Worldwide, billions of dollars are now lost to online payment fraud every year, much of it perpetrated by international organized crime, experts say, and most of it initiated by WhatsApps, Facebook ads, texts and other digital triggers.

A global hotspot is the UK, where new rules from the Payments Regulator come into effect next month, forcing banks to compensate defrauded customers in many circumstances – something the biggest lenders already do under a scheme voluntary. Of the £1.2 billion stolen in the UK in 3 million cases of fraud last year, around 40% was the result of this type of “authorized push payment” scam, according to banking lobby group UK Finance. And more than 60% of those losses have been repaid.

Some bankers welcome the new rules – they will introduce a new deductible of £100 payable by the victim as an extra incentive to be more careful; and will spread responsibility across a wider range of financial institutions than those that have adhered to the voluntary code. The maximum amount covered has also been reduced.

In truth, however, Britain’s new regulatory approach is a missed opportunity to deal head-on with a new type of crime.

The most fundamental problem is that the police devote shockingly few resources to fighting fraud. According to the UK Home Office, it is now the largest category of crime in England and Wales, accounting for 41% of the total. And yet only 1% of the police workforce is dedicated to fraud. Bizarrely, much of the funding for the little policing that takes place is contributed by the banking sector. Little is being done to break up international criminal networks because individual thefts are usually small-scale, putting them under the radar for cross-border investigations or collaboration.

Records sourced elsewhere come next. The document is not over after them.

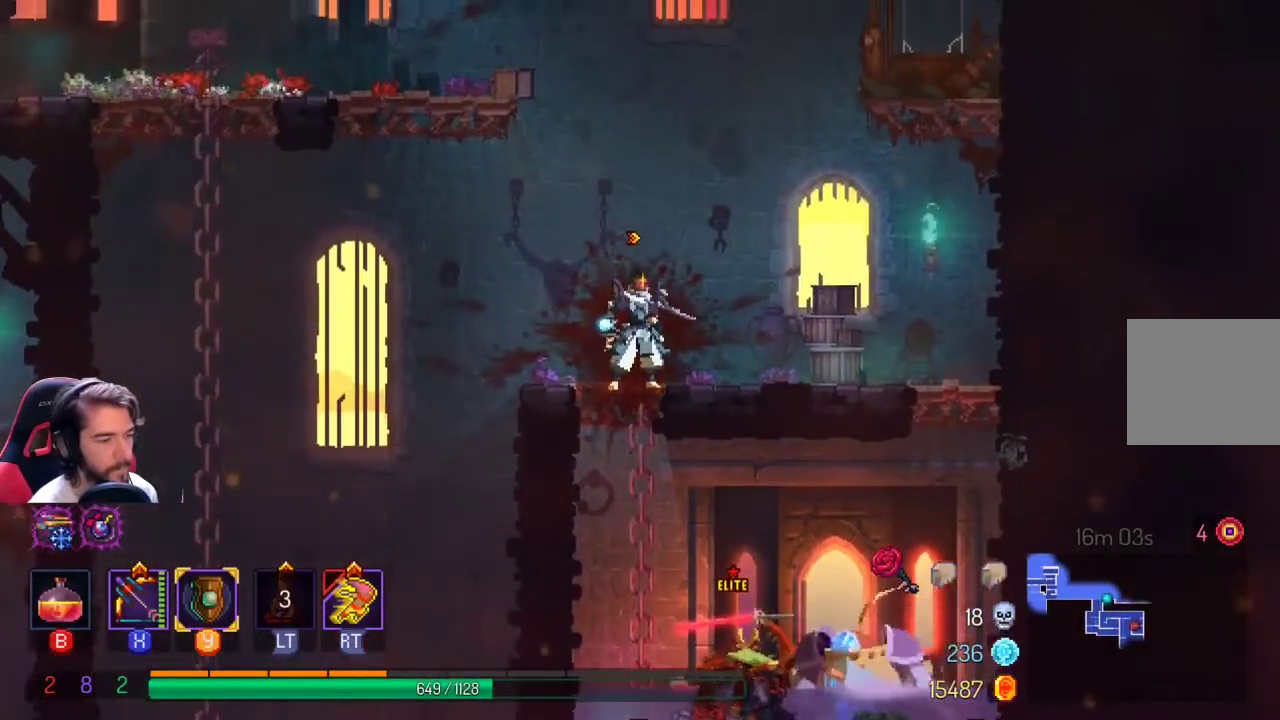
{"dt_ms": 500, "buttons": [], "left_stick": "center", "right_stick": "down", "events": [[200, "right_stick", "down"]]}
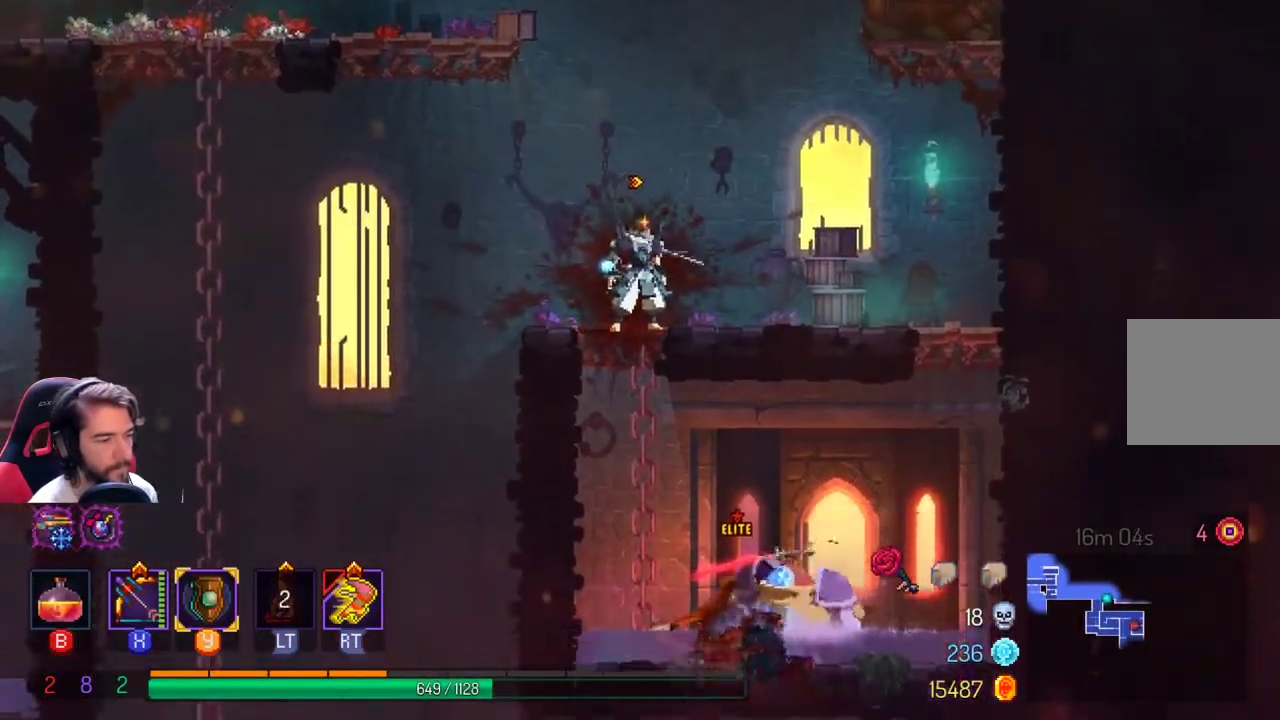
{"dt_ms": 500, "buttons": [], "left_stick": "center", "right_stick": "down", "events": []}
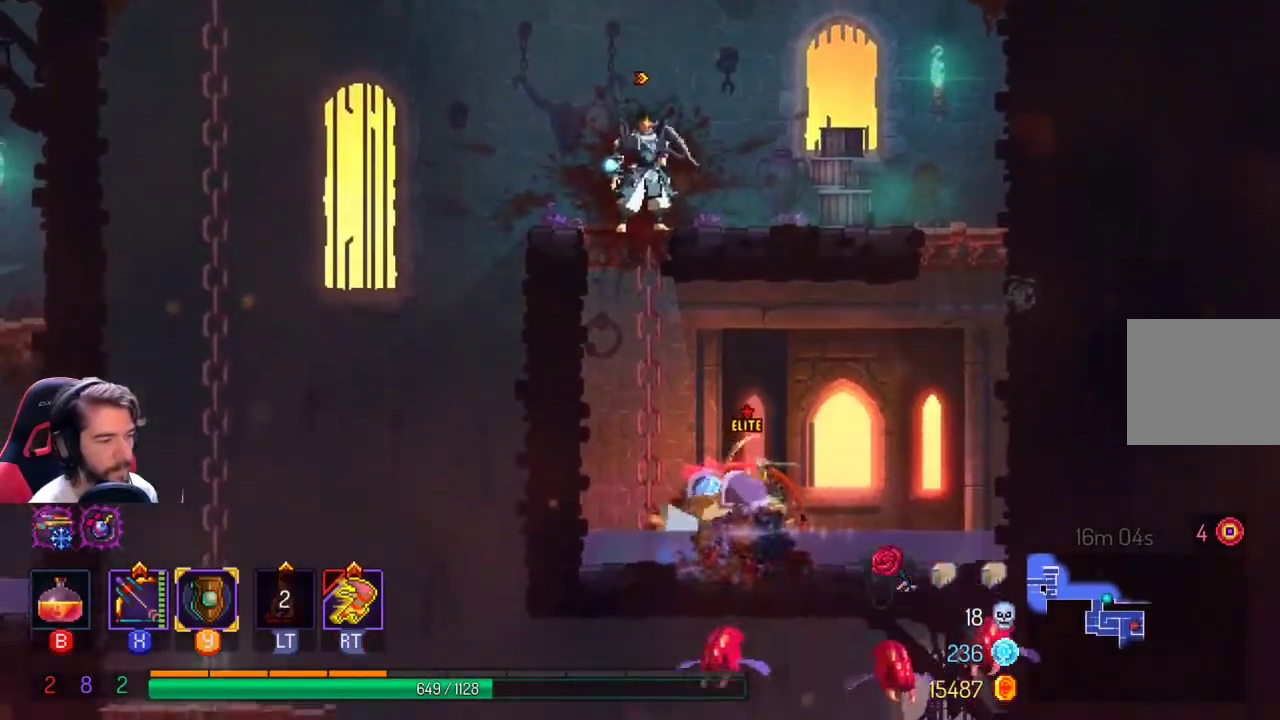
{"dt_ms": 500, "buttons": [], "left_stick": "center", "right_stick": "down", "events": []}
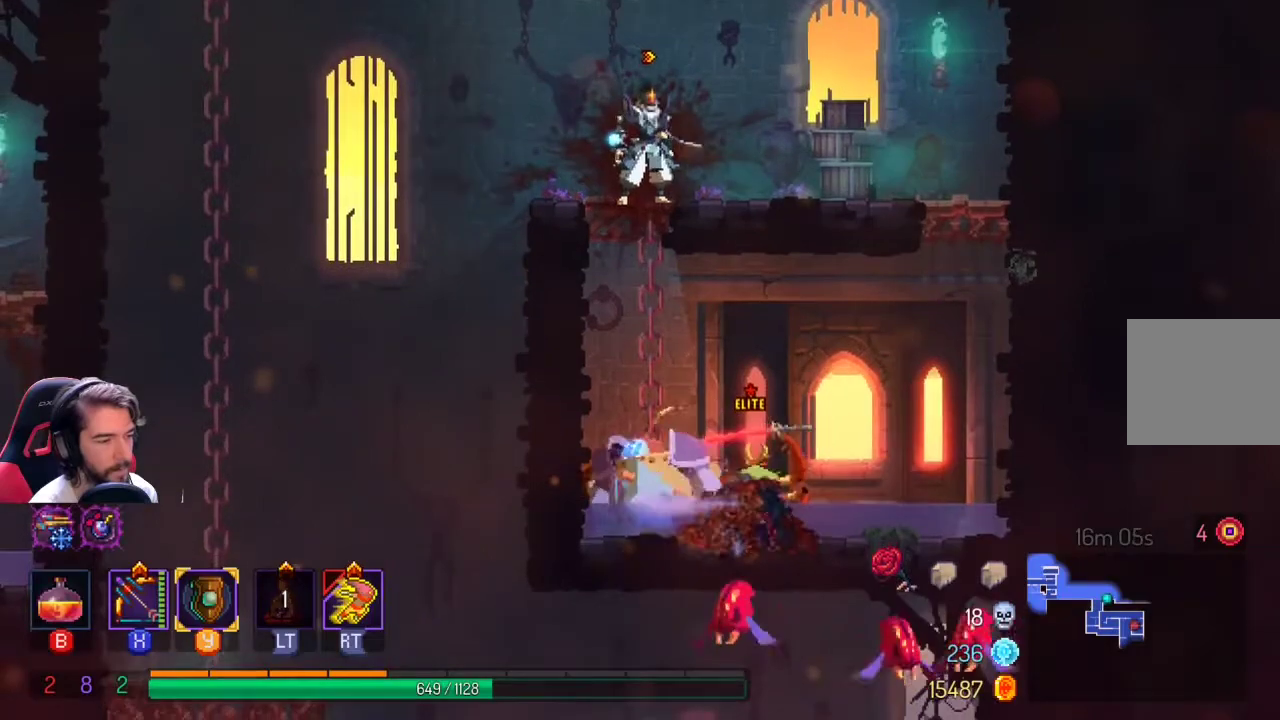
{"dt_ms": 500, "buttons": [], "left_stick": "center", "right_stick": "down", "events": []}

The UK, meanwhile, is an outlier both in terms of the scale of the problem and the central role banks play in compensating victims. A report to be published this month by the Social Market Foundation for Santander UK, found that British victims of fraud were twice as likely to be fully compensated by their bank than those in other leading economies. Of the 28,000 people surveyed, two-thirds of Britons were partially or fully compensated, the highest proportion of the 15 countries surveyed. (The US rate is 53 percent; Japan 31 percent; and Germany 28 percent.)

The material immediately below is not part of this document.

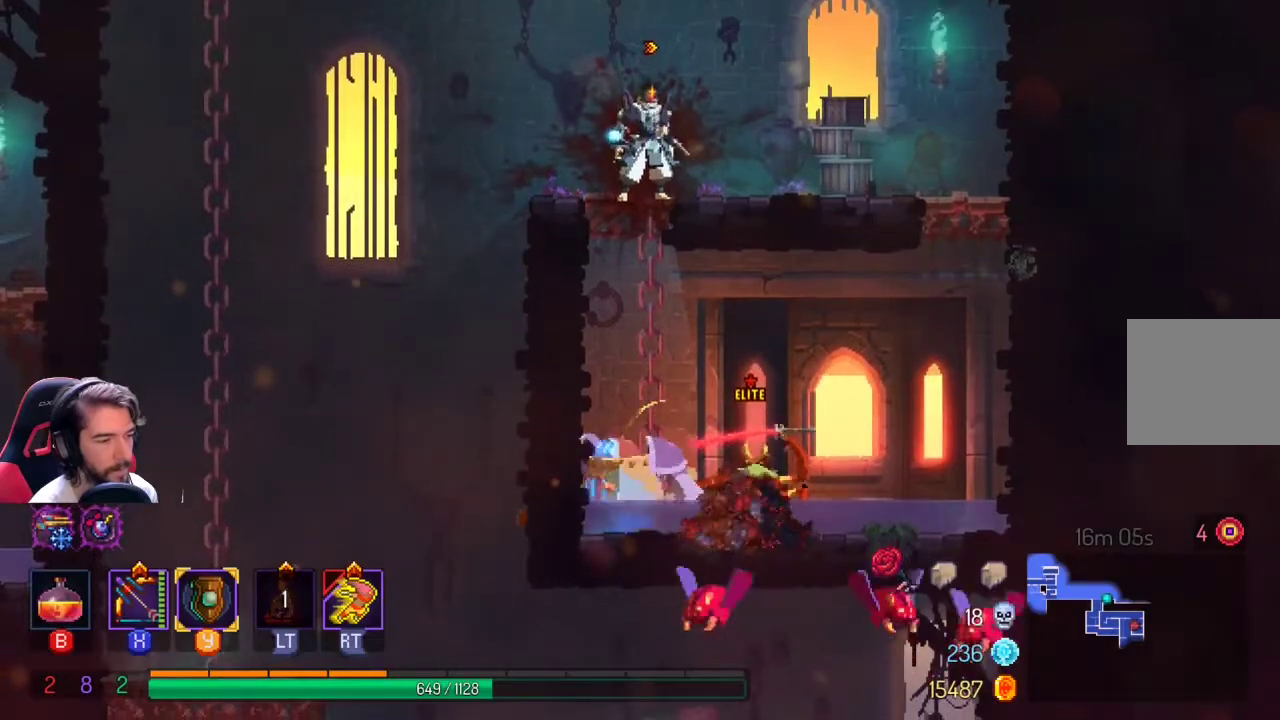
{"dt_ms": 500, "buttons": [], "left_stick": "center", "right_stick": "down", "events": []}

The incidence of fraud in the UK is higher for a cocktail of reasons: so-called Faster Payments, which make instant bank transfers easy, ubiquitous digital communication and the likelihood that international fraudsters speak better English than, say, Portuguese. The relatively light offer of compensation was the result of Britain’s long-standing culture of consumer protection, but also the pragmatism of banks, keen to regain confidence after the financial crisis and a series of mis-selling scandals.

Other scam intermediaries, on the contrary, get out for free. Telecom companies and the technology sector shrug off responsibility for compensation. Lobby group TechUK has signed up to a new “fraud charter” but insists it would be “neither proportionate nor effective” to pick up part of the tab.

Online fraud and consumer claims are likely to grow from here as digitization and instant payments accelerate and AI gives fraudsters another tool. Policy makers and everyone connected to fraud chains must work together for prevention. And the police must devote serious resources to this crime pandemic.

But individuals should also take responsibility — learning about the risks and how to avoid them, reporting scams, and accepting at least some losses if they’re guilty of taking them. Jason certainly learned an expensive lesson. After demanding a refund from his bank and reporting the crime to the police – both to no avail – he vowed to be hypervigilant in the future.